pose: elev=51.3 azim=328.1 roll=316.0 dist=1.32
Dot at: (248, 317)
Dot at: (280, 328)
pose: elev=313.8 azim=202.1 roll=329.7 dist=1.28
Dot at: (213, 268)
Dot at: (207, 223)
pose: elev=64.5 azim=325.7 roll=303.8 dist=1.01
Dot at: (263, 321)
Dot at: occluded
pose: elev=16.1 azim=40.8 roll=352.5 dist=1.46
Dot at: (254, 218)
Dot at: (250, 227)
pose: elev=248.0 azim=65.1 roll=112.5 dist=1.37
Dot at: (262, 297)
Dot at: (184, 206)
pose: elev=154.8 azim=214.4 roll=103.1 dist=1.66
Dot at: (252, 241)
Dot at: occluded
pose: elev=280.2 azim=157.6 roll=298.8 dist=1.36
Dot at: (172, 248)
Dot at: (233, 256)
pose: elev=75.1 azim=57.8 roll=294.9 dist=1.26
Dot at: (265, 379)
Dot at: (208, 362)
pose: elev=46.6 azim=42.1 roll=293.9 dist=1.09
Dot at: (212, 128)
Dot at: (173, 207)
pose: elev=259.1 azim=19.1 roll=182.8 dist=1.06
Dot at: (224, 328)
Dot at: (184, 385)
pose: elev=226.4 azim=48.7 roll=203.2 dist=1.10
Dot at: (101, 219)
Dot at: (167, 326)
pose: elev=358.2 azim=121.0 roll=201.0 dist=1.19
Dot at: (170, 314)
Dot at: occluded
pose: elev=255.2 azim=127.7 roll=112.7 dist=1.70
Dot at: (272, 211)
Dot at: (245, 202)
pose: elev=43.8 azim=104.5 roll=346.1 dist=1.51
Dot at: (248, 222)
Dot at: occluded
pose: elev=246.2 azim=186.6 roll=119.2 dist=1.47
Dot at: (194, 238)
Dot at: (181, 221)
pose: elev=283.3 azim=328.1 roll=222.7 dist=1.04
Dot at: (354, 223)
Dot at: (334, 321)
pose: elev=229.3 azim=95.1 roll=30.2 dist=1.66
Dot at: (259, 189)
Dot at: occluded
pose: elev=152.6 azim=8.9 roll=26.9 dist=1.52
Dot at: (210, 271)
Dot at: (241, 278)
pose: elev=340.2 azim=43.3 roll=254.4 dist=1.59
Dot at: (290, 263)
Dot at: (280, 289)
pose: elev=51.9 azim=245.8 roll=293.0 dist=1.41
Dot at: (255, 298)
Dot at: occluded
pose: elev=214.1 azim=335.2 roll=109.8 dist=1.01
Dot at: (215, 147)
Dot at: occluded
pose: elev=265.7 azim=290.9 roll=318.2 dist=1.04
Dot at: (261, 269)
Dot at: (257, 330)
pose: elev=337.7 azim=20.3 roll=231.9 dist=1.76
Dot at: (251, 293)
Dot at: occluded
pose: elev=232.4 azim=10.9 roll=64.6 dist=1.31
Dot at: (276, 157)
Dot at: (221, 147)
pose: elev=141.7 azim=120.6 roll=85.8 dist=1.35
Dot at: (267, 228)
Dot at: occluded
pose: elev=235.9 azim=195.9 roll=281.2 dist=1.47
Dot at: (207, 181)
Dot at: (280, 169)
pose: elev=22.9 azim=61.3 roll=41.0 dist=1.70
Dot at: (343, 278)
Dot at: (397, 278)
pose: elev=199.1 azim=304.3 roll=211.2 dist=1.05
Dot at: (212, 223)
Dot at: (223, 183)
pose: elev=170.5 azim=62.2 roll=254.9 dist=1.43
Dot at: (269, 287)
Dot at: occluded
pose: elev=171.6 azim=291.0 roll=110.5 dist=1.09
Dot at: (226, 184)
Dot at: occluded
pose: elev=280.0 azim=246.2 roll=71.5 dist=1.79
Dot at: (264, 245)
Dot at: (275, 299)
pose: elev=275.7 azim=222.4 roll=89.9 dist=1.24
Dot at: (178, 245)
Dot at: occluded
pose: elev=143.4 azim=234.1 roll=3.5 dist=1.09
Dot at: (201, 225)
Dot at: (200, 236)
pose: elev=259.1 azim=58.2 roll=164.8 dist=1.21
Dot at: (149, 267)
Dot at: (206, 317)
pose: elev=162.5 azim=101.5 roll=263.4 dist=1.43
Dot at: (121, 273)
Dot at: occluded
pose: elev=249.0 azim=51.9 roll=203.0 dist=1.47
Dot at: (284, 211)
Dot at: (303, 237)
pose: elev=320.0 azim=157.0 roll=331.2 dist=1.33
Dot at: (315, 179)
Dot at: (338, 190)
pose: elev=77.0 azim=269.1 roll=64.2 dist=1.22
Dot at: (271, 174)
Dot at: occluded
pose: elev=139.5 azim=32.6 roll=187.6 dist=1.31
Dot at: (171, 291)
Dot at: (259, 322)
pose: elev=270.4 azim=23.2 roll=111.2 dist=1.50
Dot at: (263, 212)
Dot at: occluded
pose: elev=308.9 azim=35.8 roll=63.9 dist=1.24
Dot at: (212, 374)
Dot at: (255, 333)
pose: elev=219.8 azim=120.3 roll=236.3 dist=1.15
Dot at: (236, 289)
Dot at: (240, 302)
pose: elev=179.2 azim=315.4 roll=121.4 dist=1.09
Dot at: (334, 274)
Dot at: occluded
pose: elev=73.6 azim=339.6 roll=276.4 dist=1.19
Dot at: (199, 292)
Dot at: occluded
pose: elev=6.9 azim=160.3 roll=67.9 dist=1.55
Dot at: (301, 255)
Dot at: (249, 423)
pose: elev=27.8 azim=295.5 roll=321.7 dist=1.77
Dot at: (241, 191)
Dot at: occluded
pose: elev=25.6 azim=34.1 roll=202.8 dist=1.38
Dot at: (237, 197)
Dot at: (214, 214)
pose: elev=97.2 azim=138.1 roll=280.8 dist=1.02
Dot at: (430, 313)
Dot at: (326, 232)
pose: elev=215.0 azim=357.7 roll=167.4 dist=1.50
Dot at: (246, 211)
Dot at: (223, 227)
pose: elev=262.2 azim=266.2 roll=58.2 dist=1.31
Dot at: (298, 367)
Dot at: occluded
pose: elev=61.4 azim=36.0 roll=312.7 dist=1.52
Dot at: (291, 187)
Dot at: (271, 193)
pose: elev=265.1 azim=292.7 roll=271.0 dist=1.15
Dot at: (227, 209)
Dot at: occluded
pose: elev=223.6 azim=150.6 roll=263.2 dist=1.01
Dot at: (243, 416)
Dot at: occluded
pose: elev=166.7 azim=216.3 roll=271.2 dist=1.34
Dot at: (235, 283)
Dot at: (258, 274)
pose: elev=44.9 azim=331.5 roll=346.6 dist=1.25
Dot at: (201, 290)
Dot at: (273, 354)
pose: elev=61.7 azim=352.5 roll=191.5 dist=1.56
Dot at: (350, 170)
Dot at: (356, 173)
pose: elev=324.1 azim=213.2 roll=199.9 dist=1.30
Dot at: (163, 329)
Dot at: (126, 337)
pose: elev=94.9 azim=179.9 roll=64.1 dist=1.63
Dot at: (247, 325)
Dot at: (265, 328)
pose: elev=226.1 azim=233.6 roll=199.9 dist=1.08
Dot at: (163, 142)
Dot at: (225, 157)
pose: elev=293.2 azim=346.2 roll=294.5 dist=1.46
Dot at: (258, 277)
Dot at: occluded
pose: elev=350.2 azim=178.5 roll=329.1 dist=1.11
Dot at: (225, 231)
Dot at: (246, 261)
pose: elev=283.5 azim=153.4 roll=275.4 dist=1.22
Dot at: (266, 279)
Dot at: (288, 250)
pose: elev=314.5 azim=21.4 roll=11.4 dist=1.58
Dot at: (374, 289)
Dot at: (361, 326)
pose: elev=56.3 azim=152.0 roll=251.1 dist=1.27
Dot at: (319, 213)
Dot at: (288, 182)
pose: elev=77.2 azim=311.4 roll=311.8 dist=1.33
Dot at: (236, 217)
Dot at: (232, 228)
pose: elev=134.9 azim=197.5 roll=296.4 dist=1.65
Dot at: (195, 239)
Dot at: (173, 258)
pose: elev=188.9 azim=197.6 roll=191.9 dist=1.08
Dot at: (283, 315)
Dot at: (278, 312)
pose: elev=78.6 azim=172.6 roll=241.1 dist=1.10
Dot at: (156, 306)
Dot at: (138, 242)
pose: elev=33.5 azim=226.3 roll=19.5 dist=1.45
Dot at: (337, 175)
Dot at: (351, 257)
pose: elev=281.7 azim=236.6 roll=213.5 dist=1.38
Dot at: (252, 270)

════

• Short exercise: Reproduce, character for character, everything from the beginning of the material down to and including the line "Dot at: (184, 206)".

• Exercise answer:
pose: elev=51.3 azim=328.1 roll=316.0 dist=1.32
Dot at: (248, 317)
Dot at: (280, 328)
pose: elev=313.8 azim=202.1 roll=329.7 dist=1.28
Dot at: (213, 268)
Dot at: (207, 223)
pose: elev=64.5 azim=325.7 roll=303.8 dist=1.01
Dot at: (263, 321)
Dot at: occluded
pose: elev=16.1 azim=40.8 roll=352.5 dist=1.46
Dot at: (254, 218)
Dot at: (250, 227)
pose: elev=248.0 azim=65.1 roll=112.5 dist=1.37
Dot at: (262, 297)
Dot at: (184, 206)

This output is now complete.